One of the things that I’ll be watching in 2016 really has nothing to do with the strategy or mechanics of football. There are always those immeasurable things that often factor into how an NFL team produces on the field. Things such as a coaches ability to mentor and motivate can give the team an edge over a coach that is good at strategy, but not so good at motivating his players.
In particular, I think it’s going to be interesting to see how Sam Shields develops as a leader on the defense.
I always find it strange to think of guys like Sam Shields as the elder statesman on the team (after all he’s only 28). Still, we have a very young defensive backfield that will be looking for leadership.
Sam has admitted that he’s not the vocal type of leader. That’s fine with me. I don’t think every leader is the in-your-face kind of leader that a Mike Daniels is. But, that doesn’t mean they don’t exhibit leadership qualities.
Actions Speak Louder than Words
Of course when we think of non-vocal leaders, we tend to think of guys who let their play speak for itself. This is something Sam Shields does quite well (and Richard Sherman knows nothing about). He’s gone nose to nose with number one receivers and generally wins those battles.
What Al Harris was for the team for years, and what Tramon Williams was for many years, is what Sam Shields is to the Packers defense right now.
One of the keys in this area is going to be keeping healthy enough to stay on the field. I have little doubt that Sam will produce in grand fashion as he always has, but if he’s not on the field his leadership ability is inhibited. In particular, I’m concerned about the impact another concussion might have on the guy (and the team as a whole).
We hate for any player to get injured, but the Packers’ “Next Man Up” approach keeps the pipeline of talent as full of capable replacements as possible. But, when the guy that goes down is a guy that others look to for leadership, it can change the dynamic of the team.
The other area that I see a non-vocal leader shining is in the area of attitude. He’s not gonna be the guy that gets in the huddle and shouts and pumps up the team, but he can be the guy that shakes off of that bad play, gets back up, and focuses on doing it right next time.
This is especially important for some of the younger players on the team. They may not have been used to having big letdowns because, throughout their college career, the competition didn’t really challenged them a whole lot. When these younger players arrive the NFL and stack up against the competition it has an offer, inevitably they will have a let down here or there. There’s just no time for these letdowns to fester with a young player. You have to shake them off and move onto the next play.
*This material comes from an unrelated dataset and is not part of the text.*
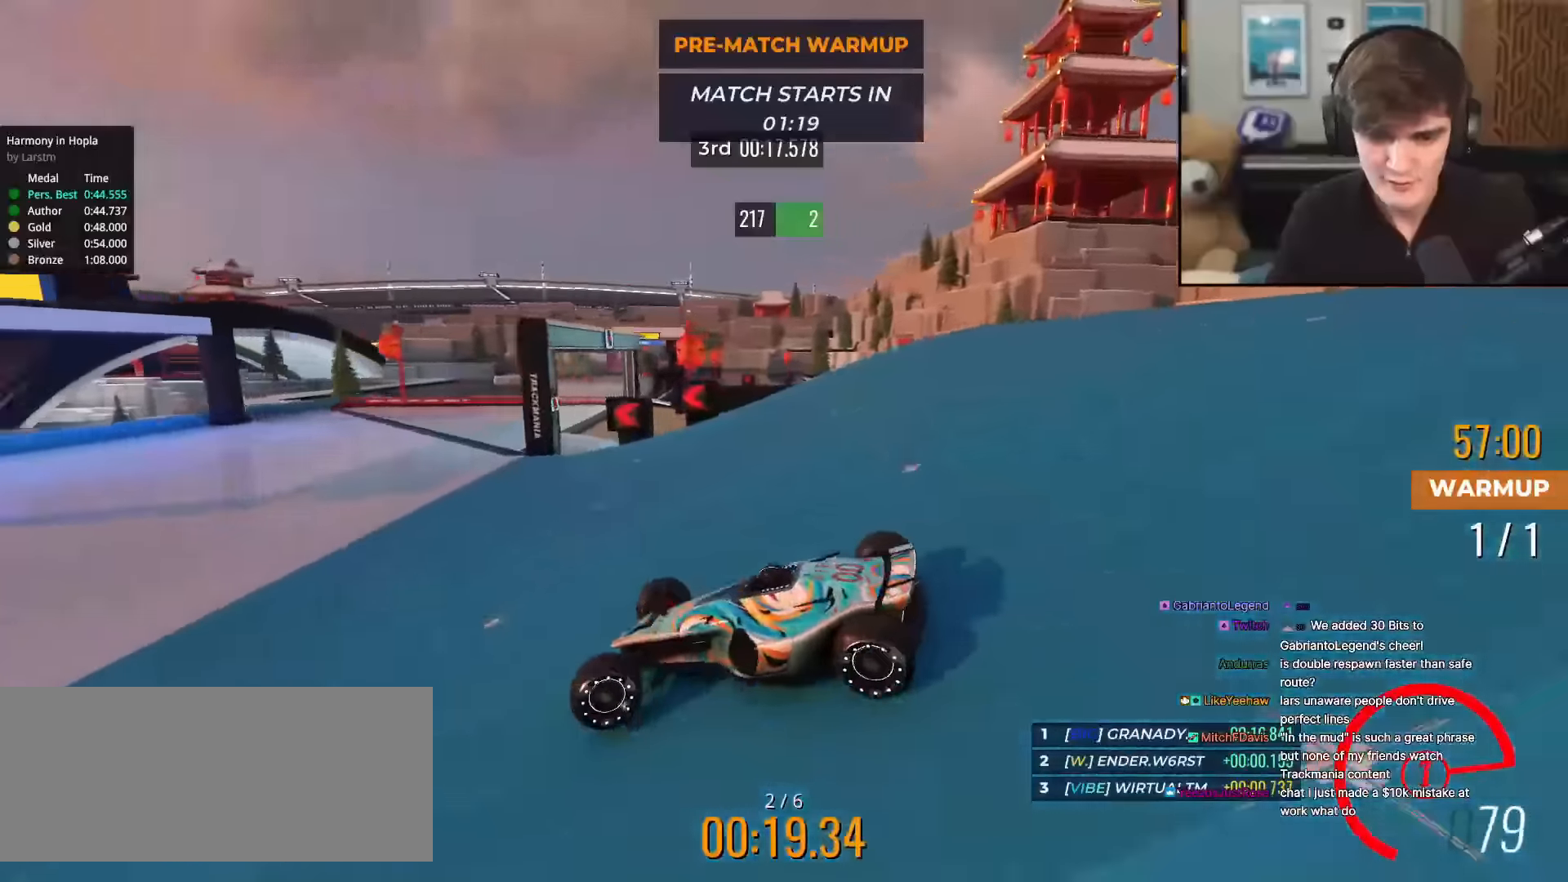
{"keys": ["brake", "left"], "events": [[484, "up", "up"]]}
Leaders are defined by whether or not people follow them. I think there’s little question, reflecting on last season, that the young defense of backs on the Green Bay Packers look up to Sam as a leader. I don’t think the young players will see Shields as the father figure whose advice they need to listen to. I expect that throughout his career he will always be more like the older brother that younger players want to both be like and please.